Given instruction: Rewrite the data from the line that has "phylum: Tracheophyta" through the line that has "scientific name: Daucus carota", changing "genus" to "kind" and leaving everything else the same.

"""

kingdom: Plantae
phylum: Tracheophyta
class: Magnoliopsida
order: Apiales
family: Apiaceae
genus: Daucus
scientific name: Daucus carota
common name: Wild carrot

"""
"""

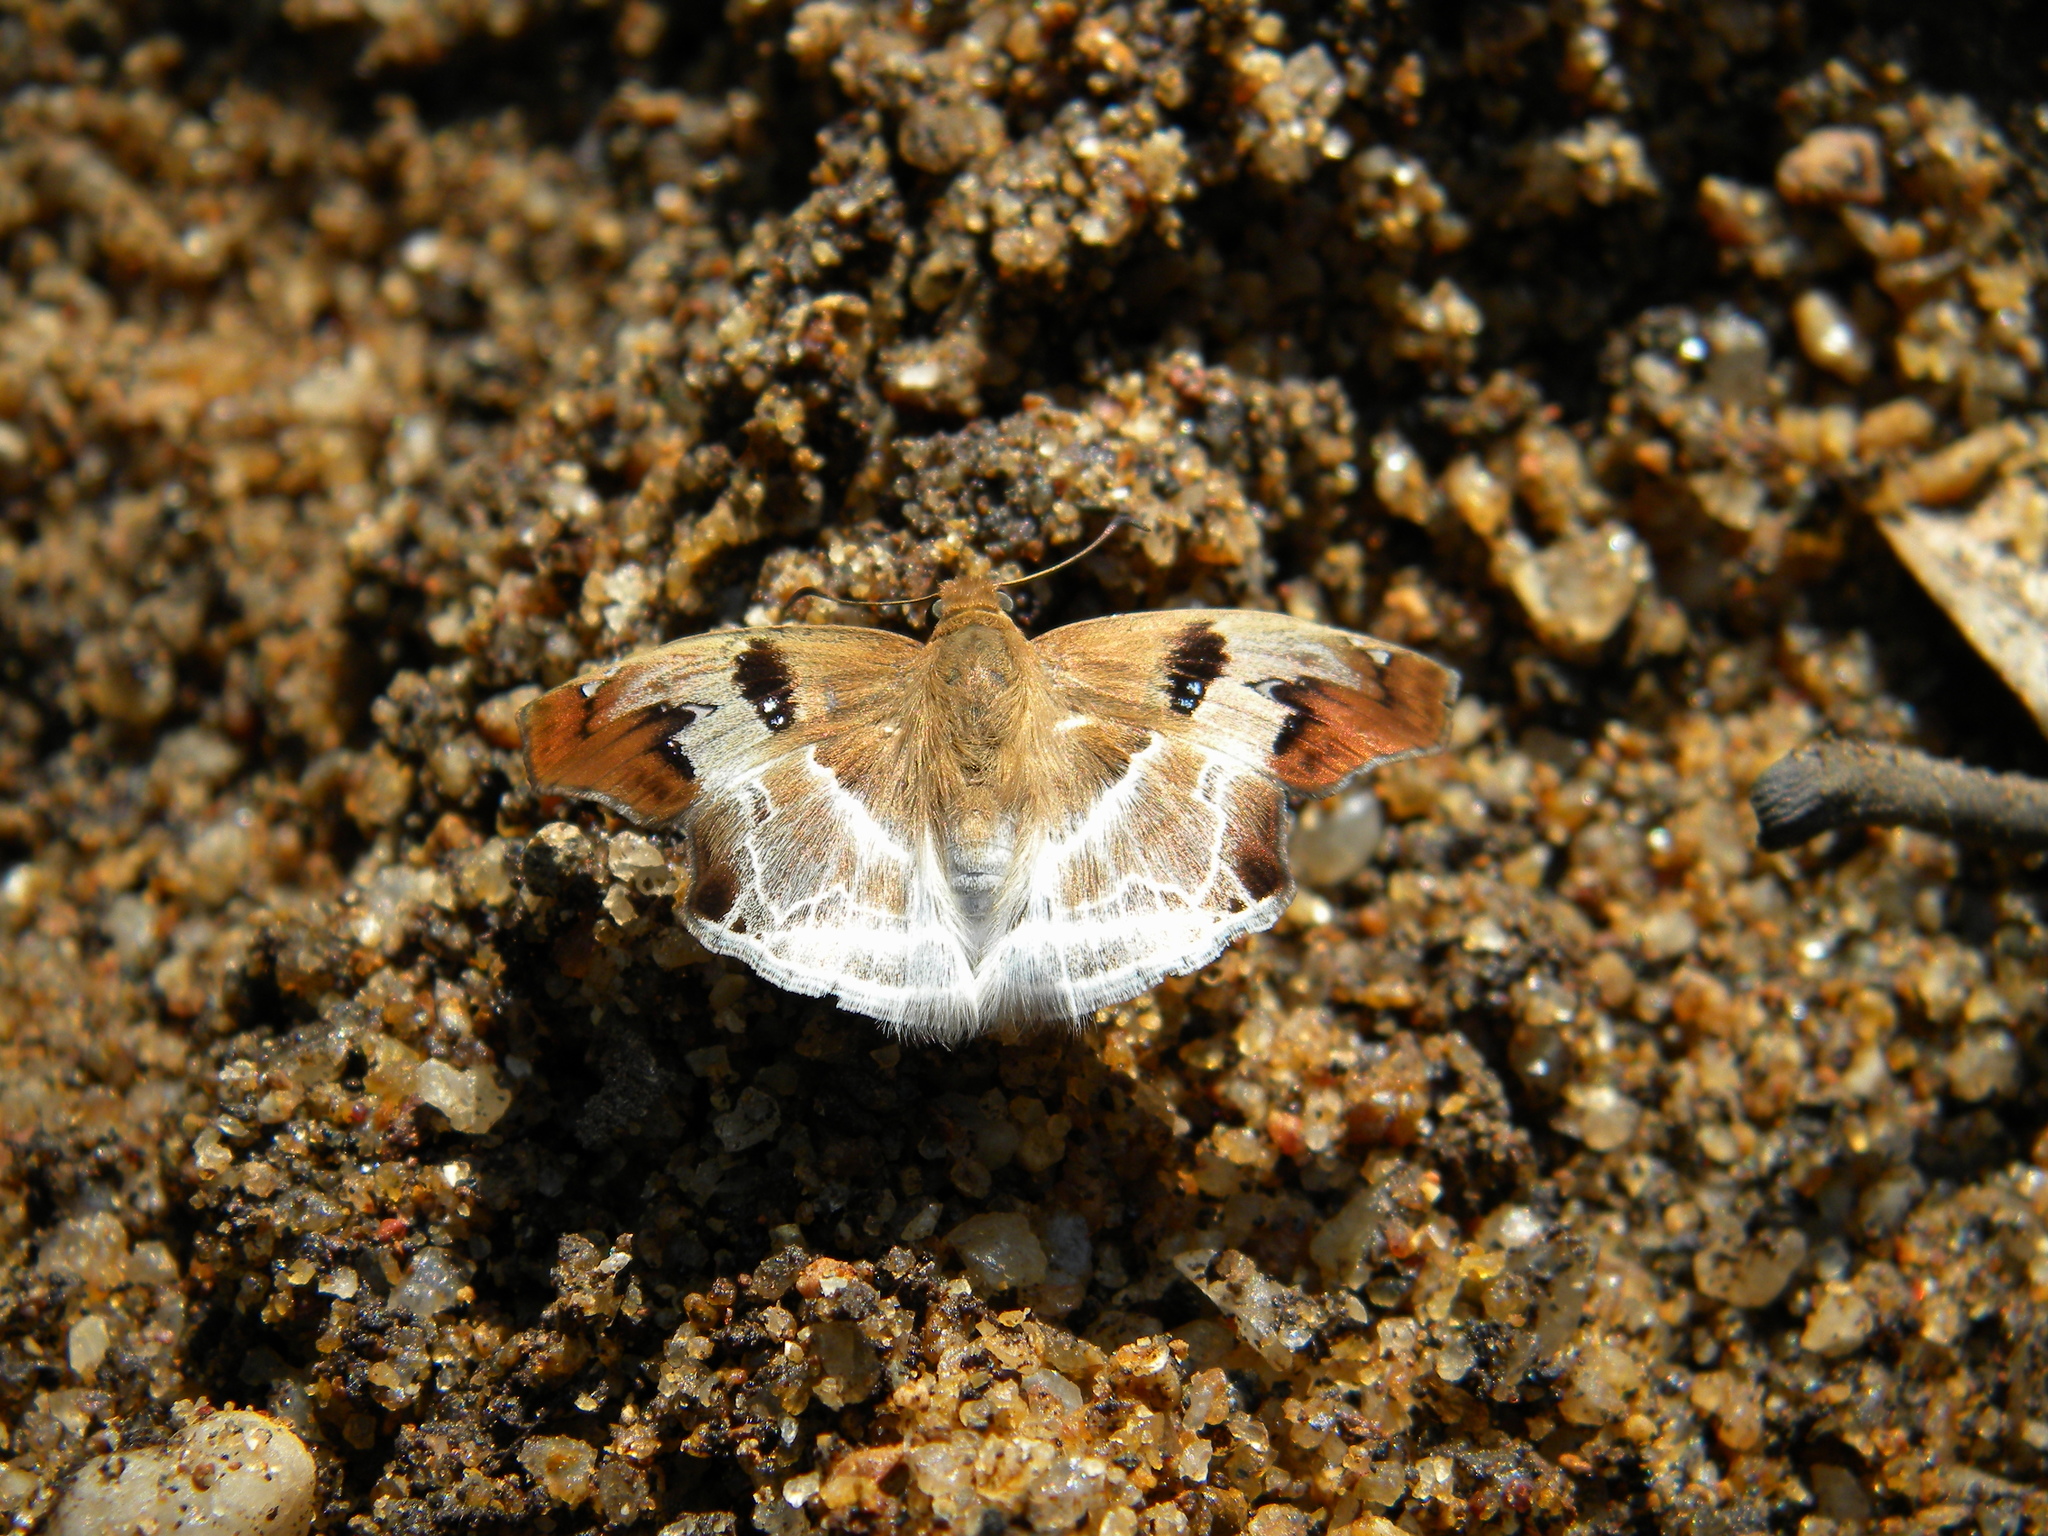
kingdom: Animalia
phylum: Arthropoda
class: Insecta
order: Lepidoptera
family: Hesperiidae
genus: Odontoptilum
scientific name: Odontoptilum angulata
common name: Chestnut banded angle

"""
"""

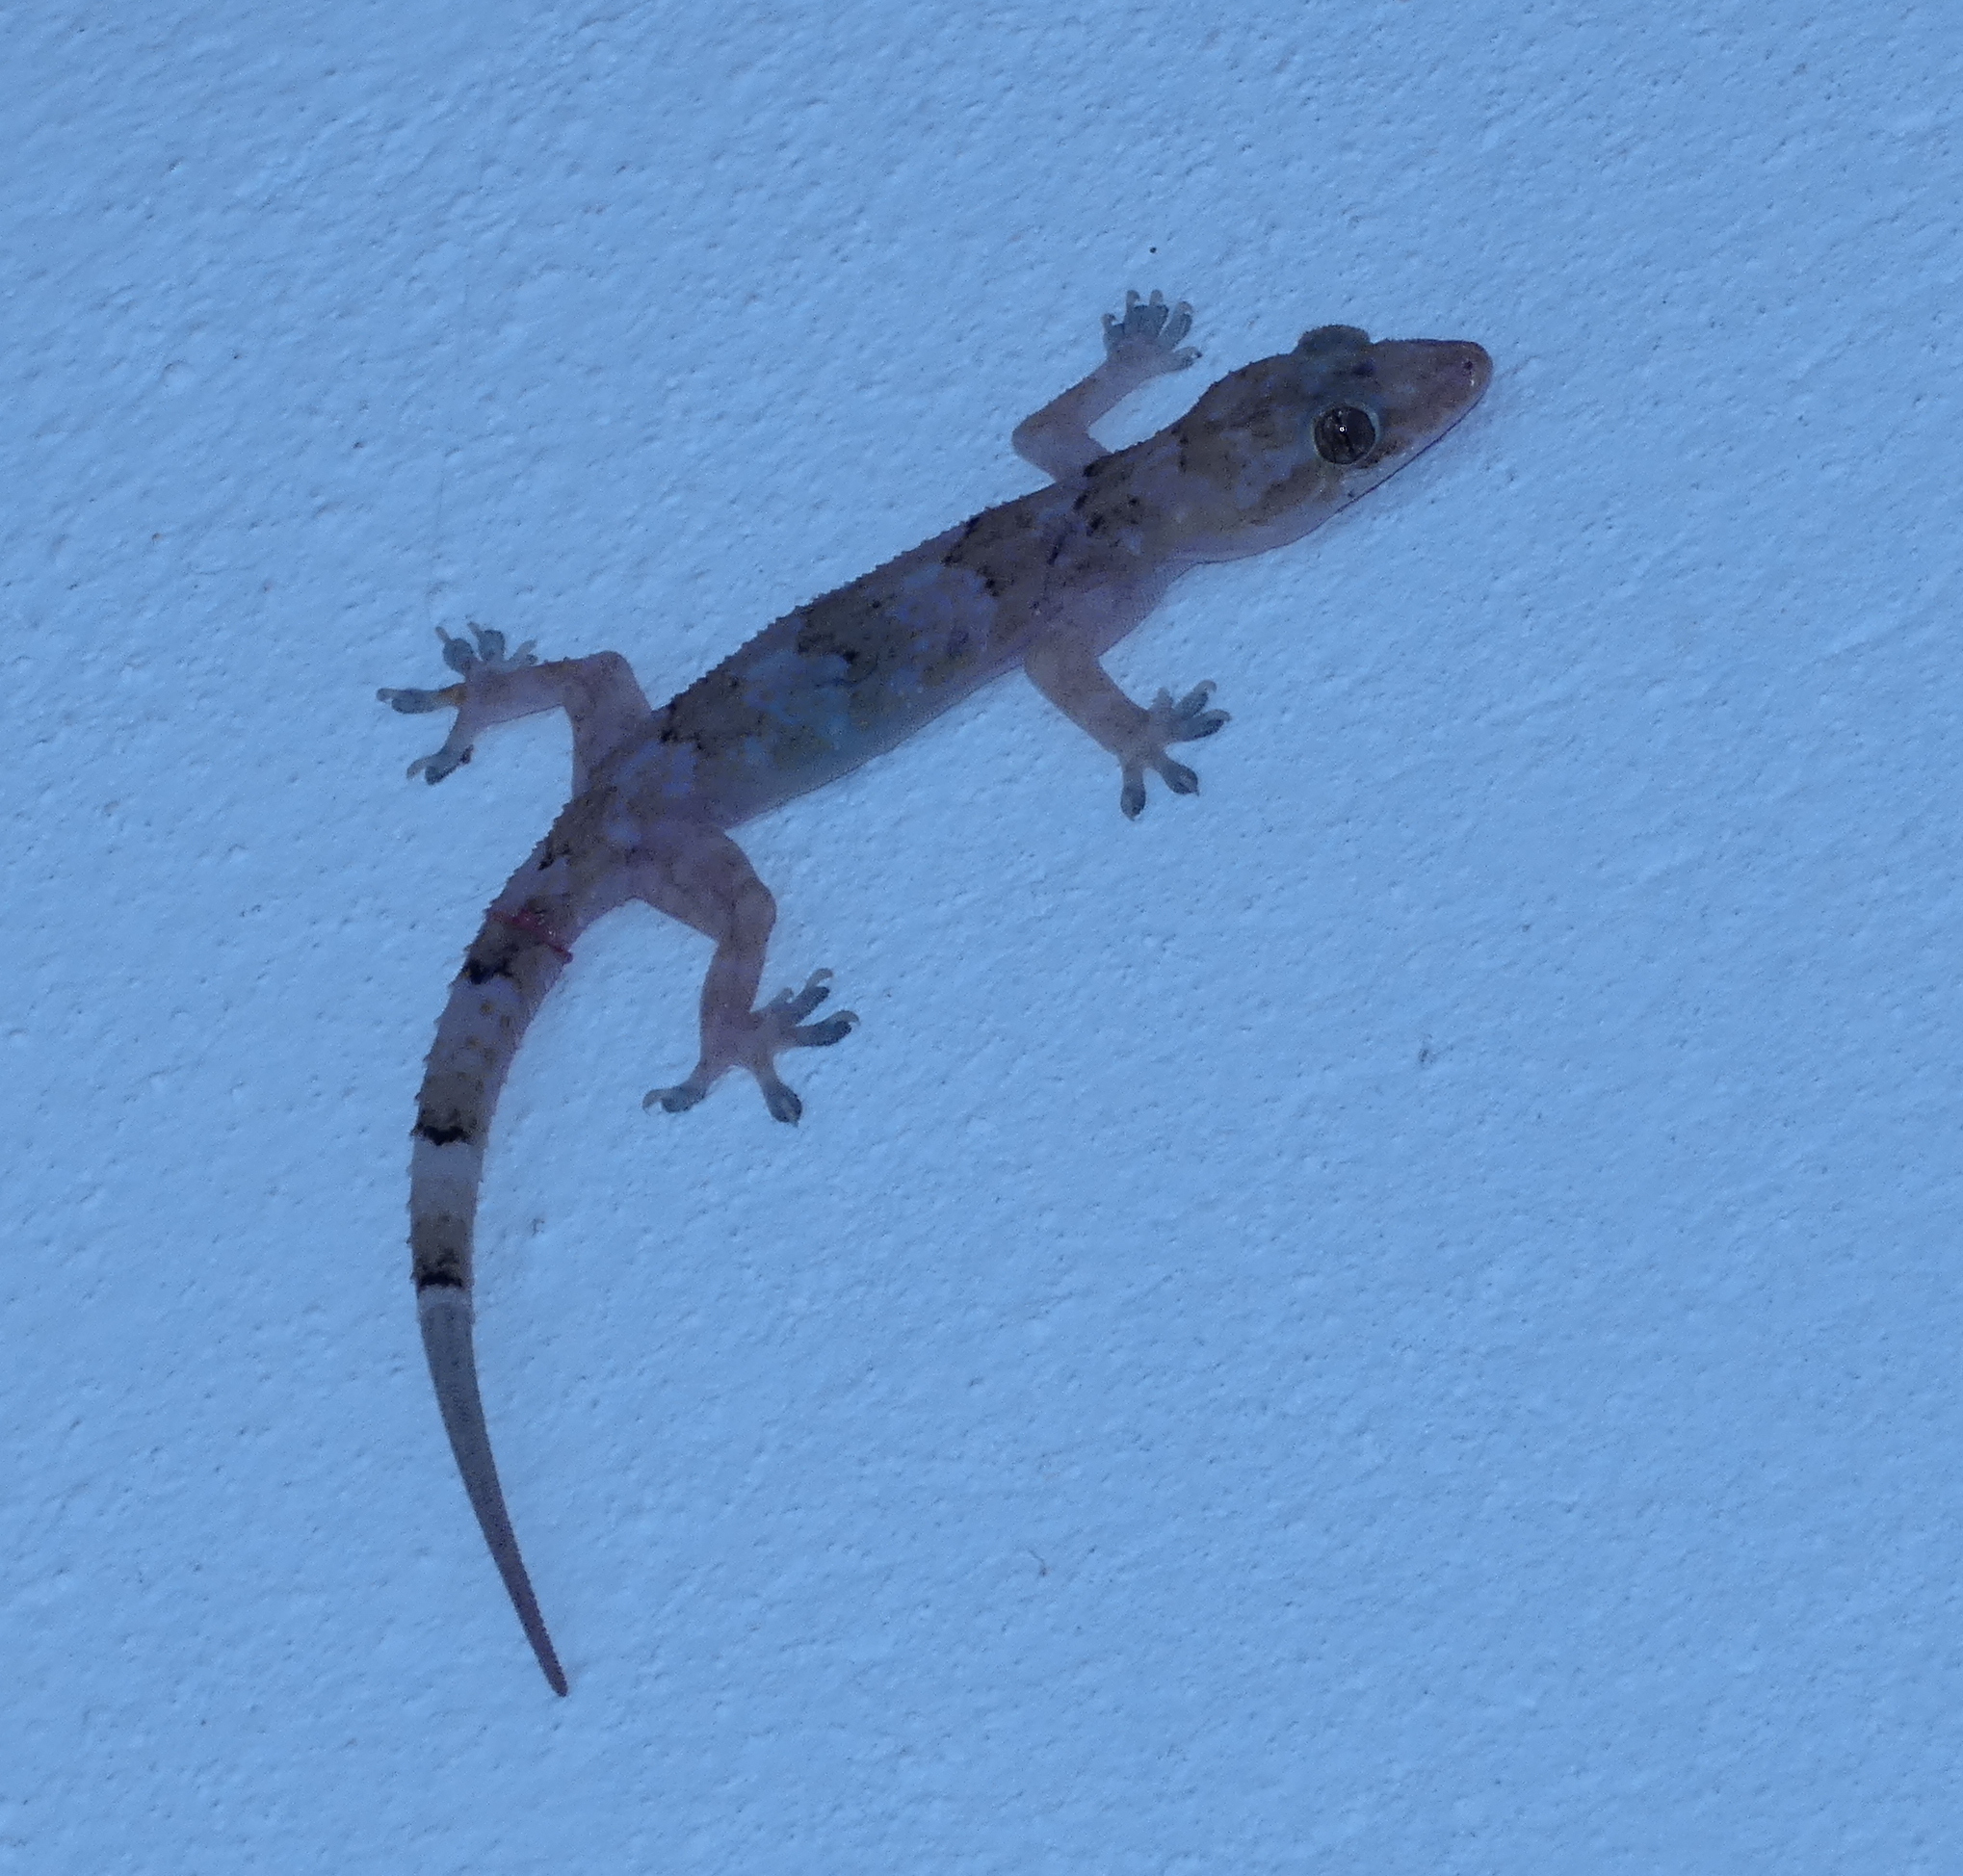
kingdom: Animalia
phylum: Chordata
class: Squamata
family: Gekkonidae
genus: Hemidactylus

"""

Final result:
phylum: Tracheophyta
class: Magnoliopsida
order: Apiales
family: Apiaceae
kind: Daucus
scientific name: Daucus carota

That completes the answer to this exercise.